• _The task_
Turn the lines of the records below into a numbered list, skipping any blank lines. Leave the pictures out of the answer.

[Saved data entries]
☆ ☆ ☆ ☆

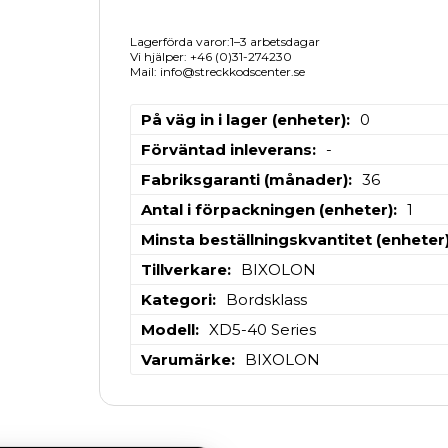
Lagerförda varor:1–3 arbetsdagar
Vi hjälper: +46 (0)31-274230
Mail: info@streckkodscenter.se
På väg in i lager (enheter)
0
Förväntad inleverans
-
Fabriksgaranti (månader)
36
Antal i förpackningen (enheter)
1
Minsta beställningskvantitet (enheter
Tillverkare
BIXOLON
Kategori
Bordsklass
Modell
XD5-40 Series
Varumärke
BIXOLON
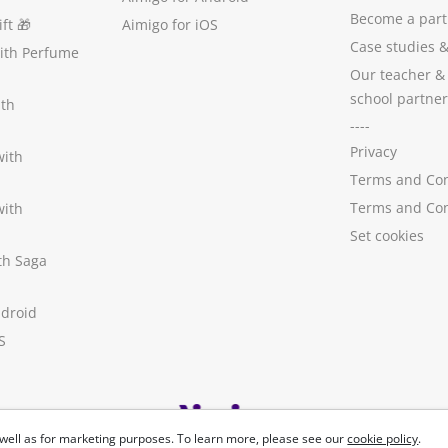
Become a part
ft
🎁
Aimigo for iOS
Case studies
with Perfume
Our teacher &
school partner
ith
----
Privacy
with
Terms and Con
Terms and Con
with
Set cookies
ith Saga
ndroid
S
well as for marketing purposes. To learn more, please see our
cookie policy
.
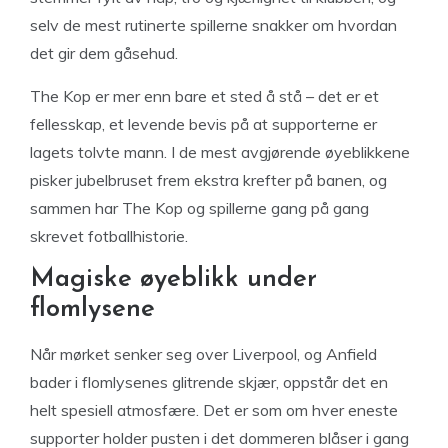
selv de mest rutinerte spillerne snakker om hvordan
det gir dem gåsehud.
The Kop er mer enn bare et sted å stå – det er et
fellesskap, et levende bevis på at supporterne er
lagets tolvte mann. I de mest avgjørende øyeblikkene
pisker jubelbruset frem ekstra krefter på banen, og
sammen har The Kop og spillerne gang på gang
skrevet fotballhistorie.
Magiske øyeblikk under
flomlysene
Når mørket senker seg over Liverpool, og Anfield
bader i flomlysenes glitrende skjær, oppstår det en
helt spesiell atmosfære. Det er som om hver eneste
supporter holder pusten i det dommeren blåser i gang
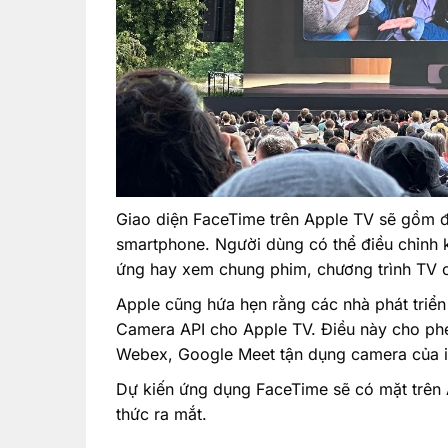
Giao diện FaceTime trên Apple TV sẽ gồm đ
smartphone. Người dùng có thể điều chỉnh 
ứng hay xem chung phim, chương trình TV c
Apple cũng hứa hẹn rằng các nhà phát triển
Camera API cho Apple TV. Điều này cho ph
Webex, Google Meet tận dụng camera của 
Dự kiến ứng dụng FaceTime sẽ có mặt trên 
thức ra mắt.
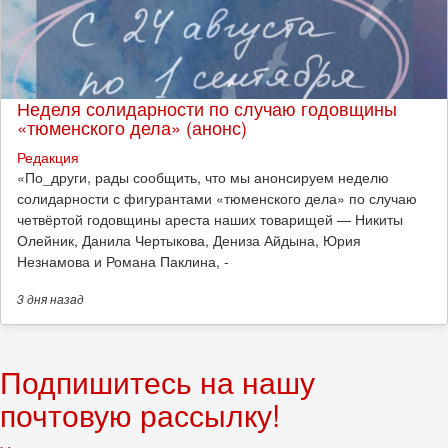
Неделя солидарности по случаю годовщины
«тюменского дела» (анонс)
Редакция
​«По_други, рады сообщить, что мы анонсируем неделю
солидарности с фигурантами «тюменского дела» по случаю
четвёртой годовщины ареста наших товарищей — Никиты
Олейник, Данила Чертыкова, Дениза Айдына, Юрия
Незнамова и Романа Паклина, -
3 дня
назад
Подпишитесь на нашу
почтовую рассылку!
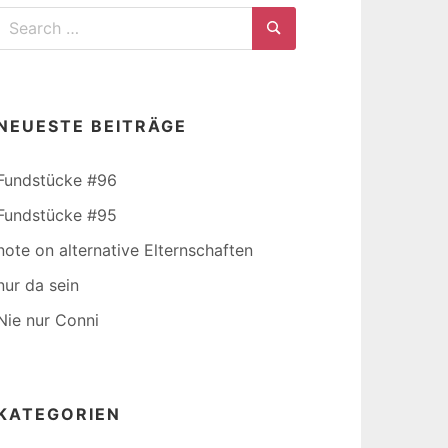
Search
for:
Search
NEUESTE BEITRÄGE
Fundstücke #96
Fundstücke #95
note on alternative Elternschaften
nur da sein
Nie nur Conni
KATEGORIEN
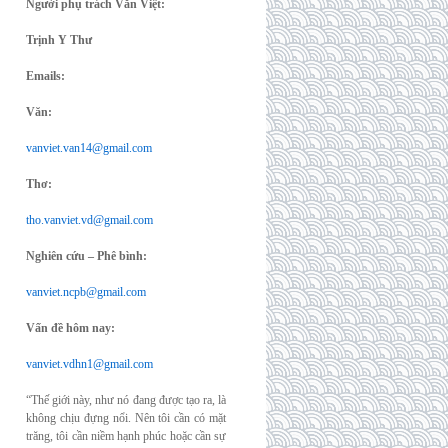
Người phụ trách Văn Việt:
Trịnh Y Thư
Emails:
Văn:
vanviet.van14@gmail.com
Thơ:
tho.vanviet.vd@gmail.com
Nghiên cứu – Phê bình:
vanviet.ncpb@gmail.com
Vấn đề hôm nay:
vanviet.vdhn1@gmail.com
“Thế giới này, như nó đang được tạo ra, là
không chịu đựng nổi. Nên tôi cần có mặt
trăng, tôi cần niềm hạnh phúc hoặc cần sự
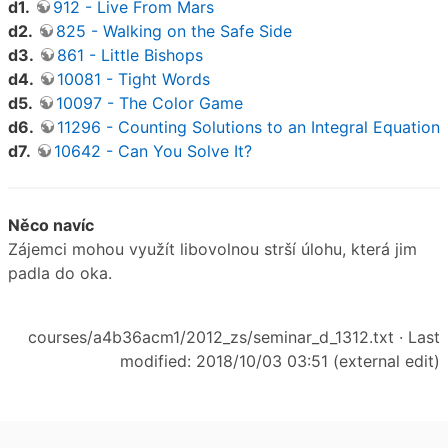
d1.
912 - Live From Mars
d2.
825 - Walking on the Safe Side
d3.
861 - Little Bishops
d4.
10081 - Tight Words
d5.
10097 - The Color Game
d6.
11296 - Counting Solutions to an Integral Equation
d7.
10642 - Can You Solve It?
Něco navíc
Zájemci mohou využít libovolnou strší úlohu, která jim
padla do oka.
courses/a4b36acm1/2012_zs/seminar_d_1312.txt
· Last
modified: 2018/10/03 03:51 (external edit)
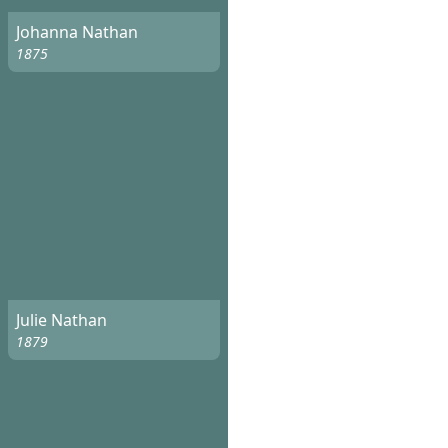
Johanna Nathan
1875
Julie Nathan
1879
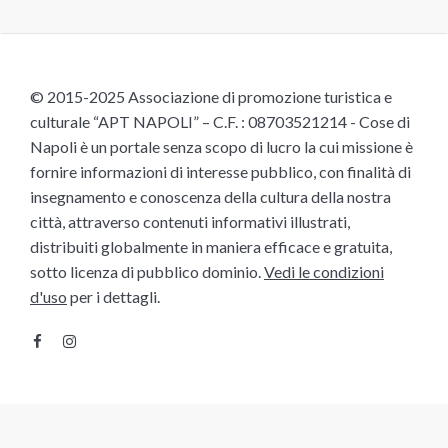
© 2015-2025 Associazione di promozione turistica e
culturale “APT NAPOLI” – C.F. : 08703521214 - Cose di
Napoli è un portale senza scopo di lucro la cui missione è
fornire informazioni di interesse pubblico, con finalità di
insegnamento e conoscenza della cultura della nostra
città, attraverso contenuti informativi illustrati,
distribuiti globalmente in maniera efficace e gratuita,
sotto licenza di pubblico dominio.
Vedi le condizioni
d'uso
per i dettagli.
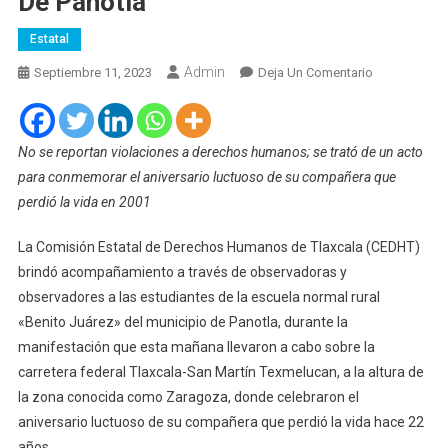
De Panotla
Estatal
Admin
En
Septiembre 11, 2023
Deja Un Comentario
Acompaña
CEDH
Manifestaci
No se reportan violaciones a derechos humanos; se trató de un acto
De
para conmemorar el aniversario luctuoso de su compañera que
Estudiantes
perdió la vida en 2001
De
La
La Comisión Estatal de Derechos Humanos de Tlaxcala (CEDHT)
Normal
brindó acompañamiento a través de observadoras y
Rural
observadores a las estudiantes de la escuela normal rural
De
«Benito Juárez» del municipio de Panotla, durante la
Panotla
manifestación que esta mañana llevaron a cabo sobre la
carretera federal Tlaxcala-San Martín Texmelucan, a la altura de
la zona conocida como Zaragoza, donde celebraron el
aniversario luctuoso de su compañera que perdió la vida hace 22
años.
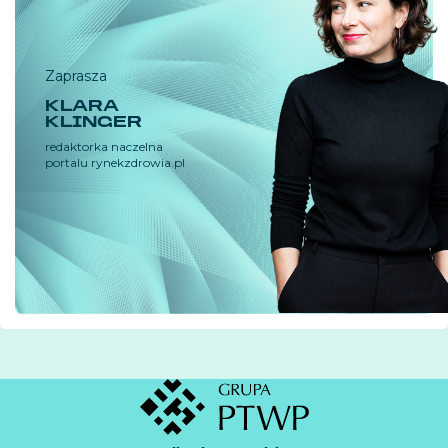
Zaprasza
KLARA
KLINGER
redaktorka naczelna
portalu rynekzdrowia.pl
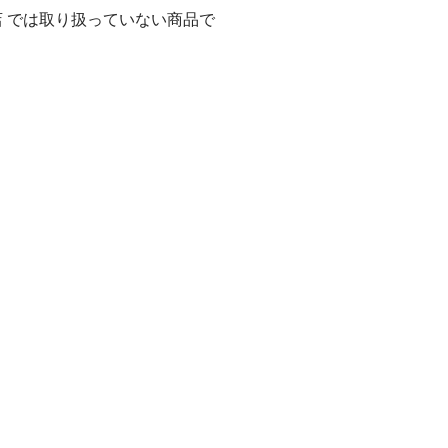
店 では取り扱っていない商品で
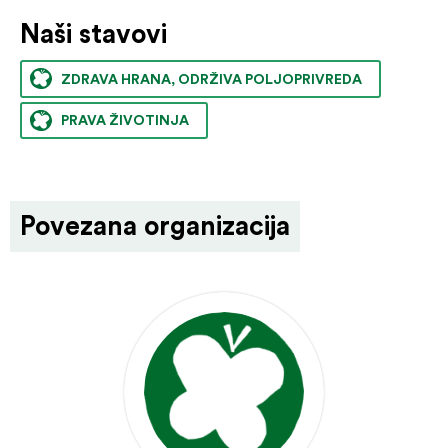
Naši stavovi
ZDRAVA HRANA, ODRŽIVA POLJOPRIVREDA
PRAVA ŽIVOTINJA
Povezana organizacija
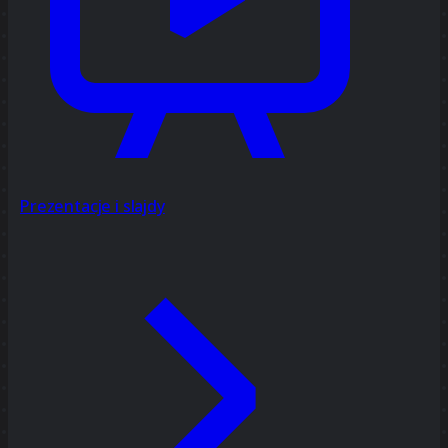
Prezentacje i slajdy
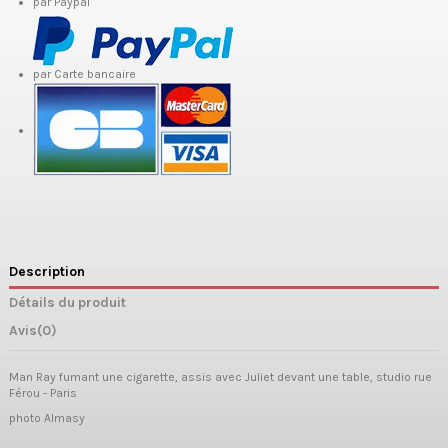
par Paypal
par Carte bancaire
Description
Détails du produit
Avis
(0)
Man Ray fumant une cigarette, assis avec Juliet devant une table, studio rue
Férou - Paris
photo Almasy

☆ ☆ ☆ ☆

• _Answer box_
1. Lagerförda varor:1–3 arbetsdagar
2. Vi hjälper: +46 (0)31-274230
3. Mail: info@streckkodscenter.se
4. På väg in i lager (enheter)
5. 0
6. Förväntad inleverans
7. -
8. Fabriksgaranti (månader)
9. 36
10. Antal i förpackningen (enheter)
11. 1
12. Minsta beställningskvantitet (enheter
13. Tillverkare
14. BIXOLON
15. Kategori
16. Bordsklass
17. Modell
18. XD5-40 Series
19. Varumärke
20. BIXOLON
21. Become a part
22. ft
23. 🎁
24. Aimigo for iOS
25. Case studies
26. with Perfume
27. Our teacher &
28. school partner
29. ith
30. ----
31. Privacy
32. with
33. Terms and Con
34. Terms and Con
35. with
36. Set cookies
37. ith Saga
38. ndroid
39. S
40. well as for marketing purposes. To learn more, please see our
41. cookie policy
42. .
43. selv de mest rutinerte spillerne snakker om hvordan
44. det gir dem gåsehud.
45. The Kop er mer enn bare et sted å stå – det er et
46. fellesskap, et levende bevis på at supporterne er
47. lagets tolvte mann. I de mest avgjørende øyeblikkene
48. pisker jubelbruset frem ekstra krefter på banen, og
49. sammen har The Kop og spillerne gang på gang
50. skrevet fotballhistorie.
51. Magiske øyeblikk under
52. flomlysene
53. Når mørket senker seg over Liverpool, og Anfield
54. bader i flomlysenes glitrende skjær, oppstår det en
55. helt spesiell atmosfære. Det er som om hver eneste
56. supporter holder pusten i det dommeren blåser i gang
57. Giao diện FaceTime trên Apple TV sẽ gồm đ
58. smartphone. Người dùng có thể điều chỉnh 
59. ứng hay xem chung phim, chương trình TV c
60. Apple cũng hứa hẹn rằng các nhà phát triển
61. Camera API cho Apple TV. Điều này cho ph
62. Webex, Google Meet tận dụng camera của 
63. Dự kiến ứng dụng FaceTime sẽ có mặt trên 
64. thức ra mắt.
65. Неделя солидарности по случаю годовщины
66. «тюменского дела» (анонс)
67. Редакция
68. ​«По_други, рады сообщить, что мы анонсируем неделю
69. солидарности с фигурантами «тюменского дела» по случаю
70. четвёртой годовщины ареста наших товарищей — Никиты
71. Олейник, Данила Чертыкова, Дениза Айдына, Юрия
72. Незнамова и Романа Паклина, -
73. 3 дня
74. назад
75. Подпишитесь на нашу
76. почтовую рассылку!
77. Search
78. for:
79. Search
80. NEUESTE BEITRÄGE
81. Fundstücke #96
82. Fundstücke #95
83. note on alternative Elternschaften
84. nur da sein
85. Nie nur Conni
86. KATEGORIEN
87. Người phụ trách Văn Việt:
88. Trịnh Y Thư
89. Emails:
90. Văn:
91. vanviet.van14@gmail.com
92. Thơ:
93. tho.vanviet.vd@gmail.com
94. Nghiên cứu – Phê bình:
95. vanviet.ncpb@gmail.com
96. Vấn đề hôm nay:
97. vanviet.vdhn1@gmail.com
98. “Thế giới này, như nó đang được tạo ra, là
99. không chịu đựng nổi. Nên tôi cần có mặt
100. trăng, tôi cần niềm hạnh phúc hoặc cần sự
101. d1.
102. 912 - Live From Mars
103. d2.
104. 825 - Walking on the Safe Side
105. d3.
106. 861 - Little Bishops
107. d4.
108. 10081 - Tight Words
109. d5.
110. 10097 - The Color Game
111. d6.
112. 11296 - Counting Solutions to an Integral Equation
113. d7.
114. 10642 - Can You Solve It?
115. Něco navíc
116. Zájemci mohou využít libovolnou strší úlohu, která jim
117. padla do oka.
118. courses/a4b36acm1/2012_zs/seminar_d_1312.txt
119. · Last
120. modified: 2018/10/03 03:51 (external edit)
121. Johanna Nathan
122. 1875
123. Julie Nathan
124. 1879
125. © 2015-2025 Associazione di promozione turistica e
126. culturale “APT NAPOLI” – C.F. : 08703521214 - Cose di
127. Napoli è un portale senza scopo di lucro la cui missione è
128. fornire informazioni di interesse pubblico, con finalità di
129. insegnamento e conoscenza della cultura della nostra
130. città, attraverso contenuti informativi illustrati,
131. distribuiti globalmente in maniera efficace e gratuita,
132. sotto licenza di pubblico dominio.
133. Vedi le condizioni
134. d'uso
135. per i dettagli.
136. De Panotla
137. Estatal
138. Admin
139. En
140. Septiembre 11, 2023
141. Deja Un Comentario
142. Acompaña
143. CEDH
144. Manifestaci
145. No se reportan violaciones a derechos humanos; se trató de un acto
146. De
147. para conmemorar el aniversario luctuoso de su compañera que
148. Estudiantes
149. perdió la vida en 2001
150. De
151. La
152. La Comisión Estatal de Derechos Humanos de Tlaxcala (CEDHT)
153. Normal
154. brindó acompañamiento a través de observadoras y
155. Rural
156. observadores a las estudiantes de la escuela normal rural
157. De
158. «Benito Juárez» del municipio de Panotla, durante la
159. Panotla
160. manifestación que esta mañana llevaron a cabo sobre la
161. carretera federal Tlaxcala-San Martín Texmelucan, a la altura de
162. la zona conocida como Zaragoza, donde celebraron el
163. aniversario luctuoso de su compañera que perdió la vida hace 22
164. años.
165. Zaprasza
166. KLARA
167. KLINGER
168. redaktorka naczelna
169. portalu rynekzdrowia.pl
170. 店 では取り扱っていない商品で
171. Naši stavovi
172. ZDRAVA HRANA, ODRŽIVA POLJOPRIVREDA
173. PRAVA ŽIVOTINJA
174. Povezana organizacija
175. Prezentacje i slajdy
176. par Paypal
177. par Carte bancaire
178. Description
179. Détails du produit
180. Avis
181. (0)
182. Man Ray fumant une cigarette, assis avec Juliet devant une table, studio rue
183. Férou - Paris
184. photo Almasy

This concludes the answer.